課題一覧 ▸
a. がんについての文章で、筆者は何年前から便潜血を指摘されていたか。
b. がんについての文章を、最後の文の後から書き継いでください。

原文抜粋 ▸
▼

現在私は、がん登録の仕事もさせて頂いています。がん予防対策の検討を効果的に行なうためには、実態把握が非常に大切なのだと知り、届出漏れをなくすることを部署の目標に掲げ日々取り組んでいます。大袈裟かも知れませんが、この仕事に取り組んで行く事がささやかな父への懺悔なのだと感じながら、これからも微力ながら1人でも多くの患者さまが救えるように努力していく所存であります。以上が今、私ががんについて思うことです。
佳 作 『がんになる前に体の声に耳を傾けよう』 作者名 田口 静江
まさか私が「がん」になるとは思っても見なかった。
正直健康には自信があった。全く病気をしなかった訳ではない。運動不足、過食、肥満となり、高脂血症、便秘症等あったが、生活習慣、食事、運動などの不規則、怠け癖など改善していけば、健康体にもどせる自信があった。60歳になって生命保険も満期を迎えたので、入院保障も少なくしてがん保険も入っていなかった。
「手術が必要です。」説明されるⅩ線画像は、今にも閉塞してしまいそうで、十分説得力があった。「こんなことならもっと早く」「後悔先に立たず」という言葉が私にあてはまる。3年も前から便潜血を指摘されていた。腰部の圧痛が続いてマッサージ等を繰り返していた。夜はなぜか疲れて横になっている事が多かった。昨年位から便柱が細くなっていた。今年になって粘血便も伴っていた。過食した晩は2時間ほど腹部膨満感に悩まされていた。体はサインを送り続けていた。多少の努力はしていた。食事の内容を変更したり、抗脂血症、高血圧症の内服を始めたりしていた。しかし、便潜血陽性のための精査、受診という行動まで進めなかった。
「忙しくて休みがとれなかった。」とかそれは言い訳に過ぎない。健康に対する無自覚、無責任さゆえの行動だったと本当に反省する。親からもらった健康に過ごせる体を粗末に扱ってしまった。遅ればせながらの受診での結果が「がん」「手術」であった。なぜ受診したのか、それは、職場が変わったこと、役割などが変化したことなどで、さすがに3年目の精査のお知らせを受け、休みを検査の為に使ってみようという気持ちになったのである。
お陰様で手術は順調に経過した。色々な検査も受けたが、幸いなことに順調な結果であった。手術では信頼出来る医師やスタッフの方々にめぐり合えた。私の家族にも沢山支えてもらった。多くの職場の方々にも支えられた。多くの八百万の神・先祖代々の神にも助けられた。私も良き患者として精一杯やろうと自分に言い聞かせていた。実は、かなり無理をして自分の病気を受け止めた。昔からの友人、私の兄弟には連絡しなかった。というより出来なかった。自分が砕けてしまいそうで出来なかったのである。なにかの都合で話さざるを得ない場合には、自分に言い聞かせる時間が必要だった。

▲

提供資料 ▸
▼

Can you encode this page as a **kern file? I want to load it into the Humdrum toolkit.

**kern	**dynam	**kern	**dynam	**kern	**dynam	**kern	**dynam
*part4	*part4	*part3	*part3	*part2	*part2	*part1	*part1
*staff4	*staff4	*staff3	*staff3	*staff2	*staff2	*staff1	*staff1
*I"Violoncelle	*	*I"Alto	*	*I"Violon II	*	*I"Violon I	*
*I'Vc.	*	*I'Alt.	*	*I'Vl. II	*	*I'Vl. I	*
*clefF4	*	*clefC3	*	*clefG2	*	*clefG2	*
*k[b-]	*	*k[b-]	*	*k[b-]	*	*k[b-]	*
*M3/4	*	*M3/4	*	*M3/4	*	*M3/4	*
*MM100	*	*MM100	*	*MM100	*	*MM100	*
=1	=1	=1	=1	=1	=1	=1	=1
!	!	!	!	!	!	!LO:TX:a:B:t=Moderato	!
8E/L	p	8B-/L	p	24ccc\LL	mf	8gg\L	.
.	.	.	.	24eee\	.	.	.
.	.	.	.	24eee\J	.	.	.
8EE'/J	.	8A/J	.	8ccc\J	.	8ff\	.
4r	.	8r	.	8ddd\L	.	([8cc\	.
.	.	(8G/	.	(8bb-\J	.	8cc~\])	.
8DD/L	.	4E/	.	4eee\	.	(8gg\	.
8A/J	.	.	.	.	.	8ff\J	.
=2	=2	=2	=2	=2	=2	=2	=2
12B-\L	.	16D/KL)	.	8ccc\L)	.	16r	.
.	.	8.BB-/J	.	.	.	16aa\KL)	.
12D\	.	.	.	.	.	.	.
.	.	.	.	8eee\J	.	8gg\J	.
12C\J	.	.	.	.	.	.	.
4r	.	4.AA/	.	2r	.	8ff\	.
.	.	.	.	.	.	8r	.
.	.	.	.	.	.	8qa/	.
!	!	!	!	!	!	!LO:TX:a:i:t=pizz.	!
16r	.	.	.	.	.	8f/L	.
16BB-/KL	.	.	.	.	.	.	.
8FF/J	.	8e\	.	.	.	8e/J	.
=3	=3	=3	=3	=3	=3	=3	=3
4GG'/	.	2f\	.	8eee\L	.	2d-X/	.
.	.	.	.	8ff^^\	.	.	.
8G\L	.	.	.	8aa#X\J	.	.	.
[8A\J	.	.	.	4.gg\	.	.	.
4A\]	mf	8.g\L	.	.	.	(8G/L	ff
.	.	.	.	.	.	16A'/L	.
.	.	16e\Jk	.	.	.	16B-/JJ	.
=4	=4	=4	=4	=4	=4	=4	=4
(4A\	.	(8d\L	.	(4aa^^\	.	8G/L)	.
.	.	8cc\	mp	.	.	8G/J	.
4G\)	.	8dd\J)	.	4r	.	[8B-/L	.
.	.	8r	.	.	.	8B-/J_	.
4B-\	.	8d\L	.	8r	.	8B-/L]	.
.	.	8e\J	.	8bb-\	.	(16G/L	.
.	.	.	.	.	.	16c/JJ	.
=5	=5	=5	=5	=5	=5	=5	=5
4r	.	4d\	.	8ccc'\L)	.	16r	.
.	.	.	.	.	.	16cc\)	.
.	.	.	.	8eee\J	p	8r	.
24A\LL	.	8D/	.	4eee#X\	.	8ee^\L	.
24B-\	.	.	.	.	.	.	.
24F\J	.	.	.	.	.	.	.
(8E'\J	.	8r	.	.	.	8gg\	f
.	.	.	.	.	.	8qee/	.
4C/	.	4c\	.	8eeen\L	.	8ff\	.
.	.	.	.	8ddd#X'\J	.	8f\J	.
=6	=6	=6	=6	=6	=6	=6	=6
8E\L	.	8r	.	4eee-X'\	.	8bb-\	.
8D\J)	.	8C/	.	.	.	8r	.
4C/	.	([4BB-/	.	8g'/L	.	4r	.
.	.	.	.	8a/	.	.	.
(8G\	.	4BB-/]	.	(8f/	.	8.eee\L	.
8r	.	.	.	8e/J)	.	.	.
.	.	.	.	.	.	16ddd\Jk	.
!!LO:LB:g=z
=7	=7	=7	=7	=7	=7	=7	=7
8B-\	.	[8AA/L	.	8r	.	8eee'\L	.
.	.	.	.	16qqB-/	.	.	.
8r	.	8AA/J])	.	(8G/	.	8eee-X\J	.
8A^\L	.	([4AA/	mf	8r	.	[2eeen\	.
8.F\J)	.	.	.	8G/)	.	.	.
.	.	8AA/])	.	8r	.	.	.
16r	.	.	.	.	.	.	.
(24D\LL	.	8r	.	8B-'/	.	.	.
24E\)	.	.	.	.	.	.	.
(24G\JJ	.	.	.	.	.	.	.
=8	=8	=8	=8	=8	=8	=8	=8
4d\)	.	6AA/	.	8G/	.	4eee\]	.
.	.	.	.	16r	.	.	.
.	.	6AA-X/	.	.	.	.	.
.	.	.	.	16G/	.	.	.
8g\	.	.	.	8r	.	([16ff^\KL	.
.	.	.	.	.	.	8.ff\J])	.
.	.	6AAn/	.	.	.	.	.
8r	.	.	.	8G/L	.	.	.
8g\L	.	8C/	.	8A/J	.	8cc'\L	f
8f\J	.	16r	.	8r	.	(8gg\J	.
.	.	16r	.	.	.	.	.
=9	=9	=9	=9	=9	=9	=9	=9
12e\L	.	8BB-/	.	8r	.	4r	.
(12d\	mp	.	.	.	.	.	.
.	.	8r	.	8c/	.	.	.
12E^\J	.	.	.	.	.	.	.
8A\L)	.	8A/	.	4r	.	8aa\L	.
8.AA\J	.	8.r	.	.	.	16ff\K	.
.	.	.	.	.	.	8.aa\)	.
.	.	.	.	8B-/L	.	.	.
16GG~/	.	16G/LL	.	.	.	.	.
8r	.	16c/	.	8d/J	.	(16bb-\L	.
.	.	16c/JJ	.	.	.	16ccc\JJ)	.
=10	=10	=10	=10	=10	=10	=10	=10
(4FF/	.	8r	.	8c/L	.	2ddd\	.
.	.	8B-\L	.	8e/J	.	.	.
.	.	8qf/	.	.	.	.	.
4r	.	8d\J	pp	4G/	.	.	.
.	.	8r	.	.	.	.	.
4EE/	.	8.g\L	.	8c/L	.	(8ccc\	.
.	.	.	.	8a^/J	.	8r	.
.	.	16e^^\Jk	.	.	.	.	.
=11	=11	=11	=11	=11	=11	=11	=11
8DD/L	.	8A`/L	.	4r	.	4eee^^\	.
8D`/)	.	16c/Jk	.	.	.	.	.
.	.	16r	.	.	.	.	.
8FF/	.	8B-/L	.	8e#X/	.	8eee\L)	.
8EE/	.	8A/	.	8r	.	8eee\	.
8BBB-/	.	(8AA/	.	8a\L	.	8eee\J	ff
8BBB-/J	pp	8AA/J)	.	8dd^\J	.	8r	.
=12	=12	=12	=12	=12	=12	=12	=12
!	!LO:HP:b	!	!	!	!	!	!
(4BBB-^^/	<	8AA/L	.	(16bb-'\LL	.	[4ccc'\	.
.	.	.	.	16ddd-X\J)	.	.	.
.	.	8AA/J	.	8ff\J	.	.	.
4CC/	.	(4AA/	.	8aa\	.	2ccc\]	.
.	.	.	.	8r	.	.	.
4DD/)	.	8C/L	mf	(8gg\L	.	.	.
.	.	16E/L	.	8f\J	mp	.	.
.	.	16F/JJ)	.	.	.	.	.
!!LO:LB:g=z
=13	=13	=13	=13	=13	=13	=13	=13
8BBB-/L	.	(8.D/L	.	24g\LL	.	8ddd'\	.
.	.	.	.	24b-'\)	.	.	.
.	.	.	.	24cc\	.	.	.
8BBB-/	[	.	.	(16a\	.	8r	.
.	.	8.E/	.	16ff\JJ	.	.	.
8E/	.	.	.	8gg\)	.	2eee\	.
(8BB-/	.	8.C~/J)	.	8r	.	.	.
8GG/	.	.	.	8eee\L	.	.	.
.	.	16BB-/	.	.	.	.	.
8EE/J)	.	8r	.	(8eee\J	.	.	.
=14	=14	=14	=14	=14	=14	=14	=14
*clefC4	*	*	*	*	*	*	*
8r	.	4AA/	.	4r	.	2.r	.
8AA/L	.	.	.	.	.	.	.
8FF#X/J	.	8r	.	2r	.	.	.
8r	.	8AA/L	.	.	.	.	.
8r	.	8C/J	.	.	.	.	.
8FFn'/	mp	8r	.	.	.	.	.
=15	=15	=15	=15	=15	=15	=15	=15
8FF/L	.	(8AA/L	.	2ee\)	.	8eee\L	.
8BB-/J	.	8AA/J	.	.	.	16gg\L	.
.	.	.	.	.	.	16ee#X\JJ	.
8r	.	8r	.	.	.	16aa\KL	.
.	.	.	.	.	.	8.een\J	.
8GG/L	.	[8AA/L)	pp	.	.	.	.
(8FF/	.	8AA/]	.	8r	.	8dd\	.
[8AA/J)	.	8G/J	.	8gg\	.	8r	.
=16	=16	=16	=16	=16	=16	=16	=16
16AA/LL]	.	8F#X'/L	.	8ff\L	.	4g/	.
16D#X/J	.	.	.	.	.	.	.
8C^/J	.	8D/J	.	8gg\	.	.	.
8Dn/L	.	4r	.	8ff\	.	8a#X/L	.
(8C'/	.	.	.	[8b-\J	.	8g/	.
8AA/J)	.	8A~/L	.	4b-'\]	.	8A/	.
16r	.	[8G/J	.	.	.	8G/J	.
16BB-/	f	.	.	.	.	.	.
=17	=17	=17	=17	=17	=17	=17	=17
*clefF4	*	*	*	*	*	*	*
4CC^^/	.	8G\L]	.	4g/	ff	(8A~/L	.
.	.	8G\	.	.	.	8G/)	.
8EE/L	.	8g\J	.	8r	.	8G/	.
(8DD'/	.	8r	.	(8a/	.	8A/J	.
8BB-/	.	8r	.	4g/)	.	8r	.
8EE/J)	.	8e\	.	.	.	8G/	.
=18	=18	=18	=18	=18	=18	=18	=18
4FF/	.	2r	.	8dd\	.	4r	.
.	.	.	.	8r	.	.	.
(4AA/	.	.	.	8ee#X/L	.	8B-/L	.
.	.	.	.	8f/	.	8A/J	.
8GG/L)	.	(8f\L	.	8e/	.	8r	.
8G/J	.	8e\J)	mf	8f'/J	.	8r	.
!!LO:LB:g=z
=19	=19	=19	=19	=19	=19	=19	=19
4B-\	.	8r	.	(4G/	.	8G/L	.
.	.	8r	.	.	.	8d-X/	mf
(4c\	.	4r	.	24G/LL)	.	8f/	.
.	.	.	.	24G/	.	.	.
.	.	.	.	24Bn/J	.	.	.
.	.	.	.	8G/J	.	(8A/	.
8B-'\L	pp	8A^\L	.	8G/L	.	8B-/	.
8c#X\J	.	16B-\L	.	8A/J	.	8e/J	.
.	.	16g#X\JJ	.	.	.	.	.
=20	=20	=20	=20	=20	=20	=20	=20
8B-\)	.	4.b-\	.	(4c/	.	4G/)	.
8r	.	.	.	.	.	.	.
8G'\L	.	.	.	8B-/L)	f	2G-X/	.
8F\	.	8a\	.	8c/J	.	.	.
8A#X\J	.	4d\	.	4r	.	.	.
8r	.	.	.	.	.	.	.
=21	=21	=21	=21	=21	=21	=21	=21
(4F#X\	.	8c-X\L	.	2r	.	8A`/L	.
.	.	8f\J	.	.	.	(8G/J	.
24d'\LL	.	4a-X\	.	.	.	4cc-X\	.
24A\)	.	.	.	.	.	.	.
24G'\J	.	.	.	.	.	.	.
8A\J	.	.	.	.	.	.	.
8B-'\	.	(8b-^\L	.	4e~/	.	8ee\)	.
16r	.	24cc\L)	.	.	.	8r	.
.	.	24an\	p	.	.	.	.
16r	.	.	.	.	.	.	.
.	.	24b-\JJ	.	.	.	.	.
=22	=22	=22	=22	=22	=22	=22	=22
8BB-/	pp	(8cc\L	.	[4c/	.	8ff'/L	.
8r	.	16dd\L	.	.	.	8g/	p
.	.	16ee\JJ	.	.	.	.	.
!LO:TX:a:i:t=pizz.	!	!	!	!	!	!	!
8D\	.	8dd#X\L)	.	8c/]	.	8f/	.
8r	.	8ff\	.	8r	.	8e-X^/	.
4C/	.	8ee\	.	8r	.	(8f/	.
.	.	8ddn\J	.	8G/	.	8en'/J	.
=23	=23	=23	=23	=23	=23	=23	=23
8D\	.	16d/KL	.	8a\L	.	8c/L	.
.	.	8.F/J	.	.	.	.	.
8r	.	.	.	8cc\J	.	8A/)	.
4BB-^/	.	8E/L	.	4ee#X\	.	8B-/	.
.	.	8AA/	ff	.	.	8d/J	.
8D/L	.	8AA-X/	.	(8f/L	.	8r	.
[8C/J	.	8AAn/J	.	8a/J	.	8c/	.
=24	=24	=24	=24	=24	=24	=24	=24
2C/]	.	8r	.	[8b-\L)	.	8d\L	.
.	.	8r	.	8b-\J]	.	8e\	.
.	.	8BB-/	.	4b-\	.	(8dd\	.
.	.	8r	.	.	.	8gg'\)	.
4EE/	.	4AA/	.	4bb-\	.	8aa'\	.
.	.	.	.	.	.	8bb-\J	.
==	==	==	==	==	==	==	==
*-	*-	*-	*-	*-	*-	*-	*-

▲

解答 ▸
a. 3年前から指摘されていた。

b.
いま体を労わるリハビリを勉強している。食事の加減が難しく、毎日のこつこつとした努力が課題である。手術してリハビリ中であることを友人にも話せるようになってきた。いろいろな幸運に支えられ、今があることを思い、今更だが、これからは自分の体の声に耳を傾け、早めのケアをして行こうと心から思っている。「生きたい」という気持ちが強いことを自覚したので、じたばたしながらも生きていきたいと思う。
佳 作 『がんの作文』 作者名 成瀬 康子
窓いっぱいの青空を白い雲がゆったりと流れていくさまを眺めながら、「往事渺茫」という語を思い出していた。「昔のことは果てしなく遠くなり、夢のようである」ということであろう。
ここは消化器外科病棟の1室。私は手術を終え、ICUで一夜を過ごしたあと、この病室に帰ってきたところである。2月15日のことであった。
思えば、自分の越し方をこんなにも愛おしく振り返ったことなど無かった。81年の生涯…敗戦も飢えもあった。女に選挙権も相続権も無い時代も知っている。時間軸の周りを螺旋階段のように絡み付いていくものが人生なら、立ち位置を変えればどんな見方も出来る。苦しかったことも悲しかったことも、今はただ懐かしい。
それは、昨年の10月半ば過ぎであった。夜半、急激な腹痛と下痢で目覚めた。以後、全く食欲の無い日が続いた。血液検査の結果、がんのマーカー値が異常に高いことが解った。以後、検査の日々が続くことになる。まず、消化器内科での肝臓、膵臓の検査、呼吸器科の肺、婦人科の卵巣検査、これらのがんの疑いは晴れた。最後に、胃カメラによって食道がんと判った。2012年12月17日のことであった。
始めは、高齢ゆえリスクが大きく、手術は出来ないという判断であったと思う。しかし、足早に歩くことが出来、五感の対応も並みであったからだと思うが、手術の可能性を探る方向へと進んでいった。私自身はといえば、もう、この辺で人生の幕引きをしてもいいか…との思いが強かった。子供たちに迷惑をかけたくないという思いもあったし、見るべきほどのものは見つ…という思いもあったからだ。
食道がんと判明した日、内視鏡の結果を説明して下さった消化器内科の医師は、暖かい、思いやりのある先生であった。迷っている私に、てきぱきと検査の指示を出し、消化器外科の医師につないで下さった。この方も立派な優れた先生であった。じゅんじゅんと語りながら、最後の決定は私に委ねてくださった。それでも、私の心は揺れ動いていた。この間、二人の娘は交代で私に付き添い、ずっと見守ってくれた。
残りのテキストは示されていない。